Sollicité par 20 Minutes, l’Intérieur, dont dépendent ces lieux de privation de liberté, assure pourtant que des choses sont faites. « Ces dernières années, les normes ont été rehaussées concernant les locaux de garde à vue, prenant en compte les recommandations qui ont été faites, précise le ministère. Un budget est consacré chaque année pour des programmes de rénovation et d’entretien. »

En 2021, dans une réponse au précédent rapport du CGLPL, Gérald Darmanin contestait « fortement » l’affirmation « d’une supposée  »totale indignité des conditions d’accueil en garde à vue » ». « L’obligation de traiter avec dignité les personnes gardées à vue […] est rigoureusement respectée dans l’immense majorité des situations », assurait le ministre, tout en reconnaissant « que des progrès sont nécessaires pour mieux garantir le respect de la dignité des personnes dans le déroulement des gardes à vue. » Le ministère précisait déjà que « d’importants efforts sont consentis depuis plusieurs années pour améliorer la situation […] malgré la persistance de disparités territoriales ».

Dans le Sud-Est, 1,3 millions d'euros doivent être dépensés d'ici à 2024
Dans le Sud-Est, 1,3 millions d’euros doivent être dépensés d’ici à 2024 – Ministère de l’Intérieur

Un investissement de 15 millions en cinq ans

Selon un tableau d’investissement publié il y a deux ans et reprenant « les opérations réalisées ou prévues dans les locaux de garde à vue entre 2019 et 2024 », c’est l’Est de la France qui bénéficierait de la plus grosse enveloppe, à 6 millions d’euros sur un total de moins de 15 millions. Le Sud-Est devait, lui, bénéficier de 1,3 million sur la période, dont 260.000 euros seraient dépensés cette année, en 2023. Sollicité ces derniers jours, le ministère n’a pas redonné plus de précision à ce sujet.

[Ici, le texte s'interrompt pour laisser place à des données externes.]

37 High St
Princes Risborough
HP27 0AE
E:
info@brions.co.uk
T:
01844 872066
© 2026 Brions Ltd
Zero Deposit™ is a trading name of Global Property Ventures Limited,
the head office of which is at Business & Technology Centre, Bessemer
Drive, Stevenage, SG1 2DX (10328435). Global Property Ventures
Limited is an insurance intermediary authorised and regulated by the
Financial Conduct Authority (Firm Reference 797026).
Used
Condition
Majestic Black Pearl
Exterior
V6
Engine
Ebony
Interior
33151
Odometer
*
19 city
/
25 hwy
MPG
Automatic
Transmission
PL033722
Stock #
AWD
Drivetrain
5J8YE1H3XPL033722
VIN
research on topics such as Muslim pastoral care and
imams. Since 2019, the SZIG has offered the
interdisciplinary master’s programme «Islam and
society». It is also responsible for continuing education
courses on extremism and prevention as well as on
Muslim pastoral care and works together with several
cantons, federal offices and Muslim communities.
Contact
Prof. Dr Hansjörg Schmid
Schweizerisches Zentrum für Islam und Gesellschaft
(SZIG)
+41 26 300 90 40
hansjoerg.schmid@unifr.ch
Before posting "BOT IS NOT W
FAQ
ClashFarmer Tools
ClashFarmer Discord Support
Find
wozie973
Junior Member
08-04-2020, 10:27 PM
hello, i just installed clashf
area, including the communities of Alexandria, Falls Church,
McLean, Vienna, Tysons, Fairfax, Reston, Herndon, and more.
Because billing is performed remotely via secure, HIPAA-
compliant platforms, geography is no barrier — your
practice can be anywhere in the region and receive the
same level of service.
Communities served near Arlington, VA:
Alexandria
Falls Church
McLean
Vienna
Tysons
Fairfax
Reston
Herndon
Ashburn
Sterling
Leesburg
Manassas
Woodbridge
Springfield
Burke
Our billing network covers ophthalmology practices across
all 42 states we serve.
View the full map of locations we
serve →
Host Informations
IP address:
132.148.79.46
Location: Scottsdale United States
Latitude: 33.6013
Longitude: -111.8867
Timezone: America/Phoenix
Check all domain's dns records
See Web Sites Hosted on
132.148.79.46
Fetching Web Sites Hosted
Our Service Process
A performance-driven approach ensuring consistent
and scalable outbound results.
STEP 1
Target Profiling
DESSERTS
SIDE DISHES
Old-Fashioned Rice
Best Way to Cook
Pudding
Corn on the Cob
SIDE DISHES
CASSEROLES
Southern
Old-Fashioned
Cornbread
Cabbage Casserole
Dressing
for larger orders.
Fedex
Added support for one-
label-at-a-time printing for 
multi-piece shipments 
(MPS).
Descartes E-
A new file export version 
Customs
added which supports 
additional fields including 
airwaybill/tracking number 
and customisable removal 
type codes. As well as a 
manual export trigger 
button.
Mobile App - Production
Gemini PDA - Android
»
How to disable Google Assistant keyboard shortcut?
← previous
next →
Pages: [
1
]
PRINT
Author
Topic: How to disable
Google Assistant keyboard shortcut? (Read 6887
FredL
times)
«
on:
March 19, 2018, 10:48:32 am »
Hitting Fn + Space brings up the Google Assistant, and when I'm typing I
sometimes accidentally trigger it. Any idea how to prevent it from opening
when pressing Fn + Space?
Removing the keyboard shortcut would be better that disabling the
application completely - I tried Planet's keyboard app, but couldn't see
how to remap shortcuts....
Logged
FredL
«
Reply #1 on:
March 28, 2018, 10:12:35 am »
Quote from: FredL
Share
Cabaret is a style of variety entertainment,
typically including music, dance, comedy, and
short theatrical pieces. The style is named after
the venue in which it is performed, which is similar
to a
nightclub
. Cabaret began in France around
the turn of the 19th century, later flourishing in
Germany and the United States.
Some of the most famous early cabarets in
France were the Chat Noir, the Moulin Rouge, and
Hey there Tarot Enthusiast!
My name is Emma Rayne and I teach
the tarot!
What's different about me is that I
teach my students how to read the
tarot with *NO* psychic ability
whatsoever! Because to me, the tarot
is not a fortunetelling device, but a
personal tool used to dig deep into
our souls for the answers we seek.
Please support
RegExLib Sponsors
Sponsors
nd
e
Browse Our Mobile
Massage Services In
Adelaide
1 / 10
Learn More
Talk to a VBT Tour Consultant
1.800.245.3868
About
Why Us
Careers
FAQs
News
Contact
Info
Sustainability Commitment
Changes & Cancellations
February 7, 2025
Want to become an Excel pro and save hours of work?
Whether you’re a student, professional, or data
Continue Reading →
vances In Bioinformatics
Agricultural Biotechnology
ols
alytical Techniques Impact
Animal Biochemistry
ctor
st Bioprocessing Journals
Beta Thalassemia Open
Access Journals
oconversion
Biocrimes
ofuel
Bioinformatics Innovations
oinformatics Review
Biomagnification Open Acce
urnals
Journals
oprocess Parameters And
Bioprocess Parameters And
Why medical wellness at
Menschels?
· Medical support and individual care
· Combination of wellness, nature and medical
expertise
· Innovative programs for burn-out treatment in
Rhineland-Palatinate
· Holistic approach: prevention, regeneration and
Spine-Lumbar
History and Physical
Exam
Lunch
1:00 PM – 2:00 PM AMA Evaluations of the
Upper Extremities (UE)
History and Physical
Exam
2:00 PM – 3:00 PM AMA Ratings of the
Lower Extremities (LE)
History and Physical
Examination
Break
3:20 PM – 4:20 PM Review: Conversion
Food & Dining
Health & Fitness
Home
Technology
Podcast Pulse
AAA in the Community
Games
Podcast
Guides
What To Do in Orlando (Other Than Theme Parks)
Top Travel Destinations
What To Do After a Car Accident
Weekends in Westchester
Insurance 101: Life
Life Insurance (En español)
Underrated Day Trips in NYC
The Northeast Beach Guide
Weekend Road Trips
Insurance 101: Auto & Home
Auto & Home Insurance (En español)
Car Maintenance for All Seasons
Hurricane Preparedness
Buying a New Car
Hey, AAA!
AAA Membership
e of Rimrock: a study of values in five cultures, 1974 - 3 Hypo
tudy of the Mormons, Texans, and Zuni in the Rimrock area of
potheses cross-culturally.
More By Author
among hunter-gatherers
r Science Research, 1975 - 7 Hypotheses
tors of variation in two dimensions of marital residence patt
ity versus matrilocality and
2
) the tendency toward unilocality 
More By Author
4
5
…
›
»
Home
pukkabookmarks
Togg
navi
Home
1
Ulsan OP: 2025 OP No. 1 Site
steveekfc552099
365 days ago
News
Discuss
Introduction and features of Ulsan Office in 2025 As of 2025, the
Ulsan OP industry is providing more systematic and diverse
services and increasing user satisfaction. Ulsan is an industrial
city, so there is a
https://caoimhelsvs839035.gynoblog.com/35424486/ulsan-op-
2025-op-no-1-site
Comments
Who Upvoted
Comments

Il n’était pas non plus présent à l’audience organisée il y a quelques jours à Nice. Aucun représentant n’avait fait le déplacement, pas même un avocat. Une absence remarquée et « regrettée » par la magistrate, chargée de statuer sur la demande du bâtonnier : faire des travaux dans le commissariat sous astreinte de 1.000 euros par jour. « La juridiction avait beaucoup de questions et sans doute qu’eux n’auraient pas eu beaucoup de réponses », a ironisé Me Adrien Verrier. « La date prévisionnelle de rendu de la décision est fixée au mardi 18 avril », avait alors indiqué le tribunal administratif.